I was going to be dan le'kaf zechus (after a fashion) and assume that Meiselman simply never even gave any thought to any of this. After all, he's a mathematician, not a scientist. But then I noticed that he does seem to address it. This is in the context of his explaining that aside from it being impossible to use science to date creation, when there were no laws of nature as we know them, the Mabul also prevents any historical analysis from taking place:
...Although it is possible that prior to the Mabul the world was subject to the same system of natural laws as afterwards, the details of the world may have been very different. We view a world reconstructed from chaos. The laws of physics and chemistry may be the same, but features such as weather patterns and the natural characteristics of the flora and fauna may be radically different from what they once were.
In a footnote, he adds the following:
Note also the change in animal behavior indicated by Bereyshis 9:5; cf. the Ramban’s discussion thereon.
BereIshis 9:5, which speaks about God holding animals accountable for killing humans, doesn't really indicate anything remotely definitive, but Ramban suggests that it might mean that before the Mabul, animals were all herbivores. That might have been a reasonable suggestion in Ramban's time, but it's simply laughable to propose it seriously today. Is Meiselman claiming that Tyrannosaurus rex, veloceraptor, and saber-toothed cats all ate grass and leaves?! Aside from the fact that their physiology clearly shows that they were carnivores, we actually have fossilized remnants of their stomach contents and excrement, which show that they were carnivores - as well as a famous fossil of two dinosaurs that died locked in combat.

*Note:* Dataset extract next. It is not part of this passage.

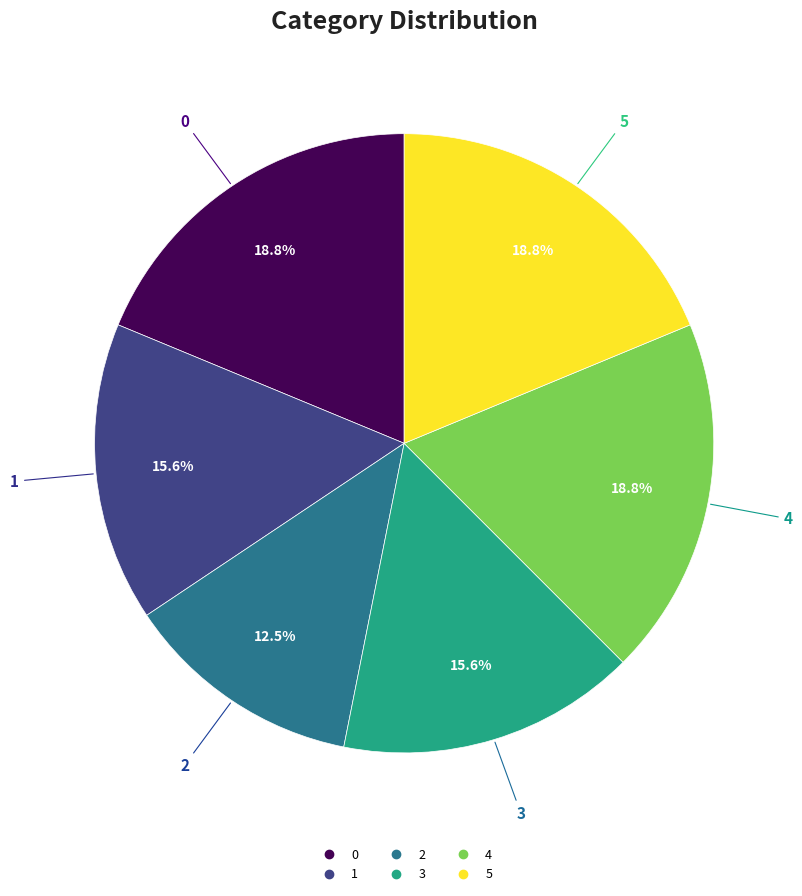

What percentage is NOT represented by 1?

84.4%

Contrary to Meiselman's claim, we know that the natural characteristics of the flora and fauna of prehistory were not radically different from today. We know a tremendous amount about them. We know what they ate and how they reproduced. We even have whole mammoths, frozen in ice, from which DNA has been extracted and sequenced - and it shows (unsurprisingly) that they are not too different from elephants. Their basic bodily processes functioned in the same way as that of modern animals. They lived in a world that was fundamentally the same as ours - not some bizarre scenario in which the very laws of nature were different, and in which complete lifecycles occurred in a nanosecond.
There are no indications that animal and plant life used to be fundamentally different. There is, however, an overwhelming mass of evidence that animal and plant life used to be fundamentally the same. And that there were countless generations of it. To denounce the claim of the world's antiquity as being mere "conjecture" predicated upon baseless assumptions, is arrogant nonsense.